LITTLE ROCK -- The news story was big in these parts and should have been. It came with a full cast of characters, details a-plenty, illustrations galore and historical resonance. This saga about an unexploded Civil War artillery shell seems to have involved just about every official in a whole section of the state -- military and civil, from a local bomb squad to the staff of a national park.
But after a day or two of wrangling that must have seemed like weeks, the unexploded shell was exploded. As it should have been. By experts, not by some amateur drilling into it and killing himself. As has happened. This was one news story that ended happily. Also quickly, definitively and explosively. (Whew.) Give me a happy ending every time. And a safe one.

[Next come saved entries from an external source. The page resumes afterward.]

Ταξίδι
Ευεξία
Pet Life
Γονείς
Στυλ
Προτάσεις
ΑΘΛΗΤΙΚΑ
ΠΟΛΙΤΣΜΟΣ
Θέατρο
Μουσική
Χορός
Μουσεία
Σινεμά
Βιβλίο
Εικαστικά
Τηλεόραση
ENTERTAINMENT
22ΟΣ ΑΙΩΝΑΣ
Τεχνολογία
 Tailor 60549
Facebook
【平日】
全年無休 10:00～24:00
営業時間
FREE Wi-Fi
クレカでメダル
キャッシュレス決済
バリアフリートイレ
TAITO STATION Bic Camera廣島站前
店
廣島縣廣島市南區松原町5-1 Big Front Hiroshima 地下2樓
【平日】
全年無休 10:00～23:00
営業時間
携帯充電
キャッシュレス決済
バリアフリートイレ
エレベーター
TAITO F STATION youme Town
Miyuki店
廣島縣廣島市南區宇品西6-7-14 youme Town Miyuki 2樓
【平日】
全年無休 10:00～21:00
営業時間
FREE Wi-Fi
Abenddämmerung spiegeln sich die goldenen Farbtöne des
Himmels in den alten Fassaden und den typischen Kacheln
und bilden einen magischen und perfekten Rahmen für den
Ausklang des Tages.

As soon as I read that the rusty old shell had been rolling around in the back of a truck for a few days, and then was being carted around on the console of some bureaucrat's pickup, my training as a safety officer at Fort Sill clicked in, like a proximity fuse set to go off automatically. With a bang. And my reaction was immediate: Get rid of the damned thing ASAP -- without further discussion, ado and general philosophizing about history vs. safety.
The story could have come straight out of the Army safety officer's manual -- specifically, the chapter about what to do with unexploded ordnance. And what not to do. First rule: Take No Chances.
My own Army story begins the day I got to Fort Sill as a young lieutenant. Packed into an Army bus, we had scarcely driven through the gates when the MPs pulled us over to the side of a narrow road inside the post to make room for a swarm of ambulances, medics, stretcher-bearers....
Later we figured out there had been a training accident, but then and there the scene outside the bus window was chaotic. Inexplicable. And bloody. It seems an unexploded 105mm round had gone off inside the barrel of a howitzer, spewing shrapnel in all directions.
From that moment on, I resolved to be the most rigid, rule-keeping, tight-assed safety officer on the base, and I probably was, to judge by the looks I kept getting out on the artillery range whenever I declined to go ahead and fire a questionable round out of the tube and be done with it. Supposedly.
It happened with some regularity, but I never yielded. A bloody scene like that will stay with even the greenest, most uneducable lieutenant, and I didn't care what the other officers -- of high rank or low -- thought of me. I had intuited early on that the only way I was going to get through my time in the service was to go strictly by the rule book, having no natural instinct for soldiering. And the bloody sight by the side of the road my first day on base only confirmed my inclination, which soon became an unswerving conviction. It was the only way I could get through a day on the range and sleep o' night. At least my gun crew would be safe, if delayed time and again by my stubbornness.
I had already learned from the Basic Officers Course that out on the range a safety officer's decision was final. Even if the base commander had come by and tried to overrule me, out there my word was law. I was a kind of one-man Supreme Court -- and I was taking no appeals.
No, my attitude did not make me popular, like I cared about being popular. Just as today I don't much care whether my political opinions are popular. Or consistent. Or if they fit some ideological pattern. I just care about whether they can be justified. As a wise publisher once told me, if you're sure you're right, forget caution. And the opinions of others.
Out on the firing range, there was always some hot-shot battery commander eager to fire the questionable round out of the tube and get back to the barracks. So I was not unprepared when a captain told to me to go ahead, Greenberg, have the cannoneer pull the lanyard one more time, and be done with it for goshsake. "Yes, sir," I told him. "Be glad to. If you'll just put that order in writing, that's just what I'll do."
He paused. And I could almost see him weighing his chances at a court-martial, even anticipating the testimony:
"And so, Captain, you decided to overrule the advice of the safety officer and fire the fatal round out of the tube, right? Indeed, you even signed a written order to that effect, a copy of which I hold here in my hand."
It took only a moment's reflection for the captain to realize that he agreed with me after all. Even if it meant securing the shell in question in the bed of a deuce-and-a-half and heading all the way to the armory to turn it in, along with a good hour's paperwork. Instead of heading straight to the barracks for a hot shower and cold beer. Thank you, Lieut. Greenberg, for holding up the whole battery. But I never regretted a single minute of the delay. We all lived to complain about it, didn't we?
Imagine the orgy of accusation, counter-accusation and general finger-pointing if this antique shell discovered in Northwest Arkansas had gone off with a bang while rolling around in somebody's pickup. And the outraged questions in the press and at the court inquiry -- a spectacle we've all been spared thanks to the U.S. Army, a notoriously no-nonsense institution, thank goodness.